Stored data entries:
────────────────────
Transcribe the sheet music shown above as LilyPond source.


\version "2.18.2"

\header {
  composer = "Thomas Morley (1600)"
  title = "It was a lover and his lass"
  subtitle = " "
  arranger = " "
────────────────────
Copy every line of the entries above without any changes.

Transcribe the sheet music shown above as LilyPond source.


\version "2.18.2"

\header {
  composer = "Thomas Morley (1600)"
  title = "It was a lover and his lass"
  subtitle = " "
  arranger = " "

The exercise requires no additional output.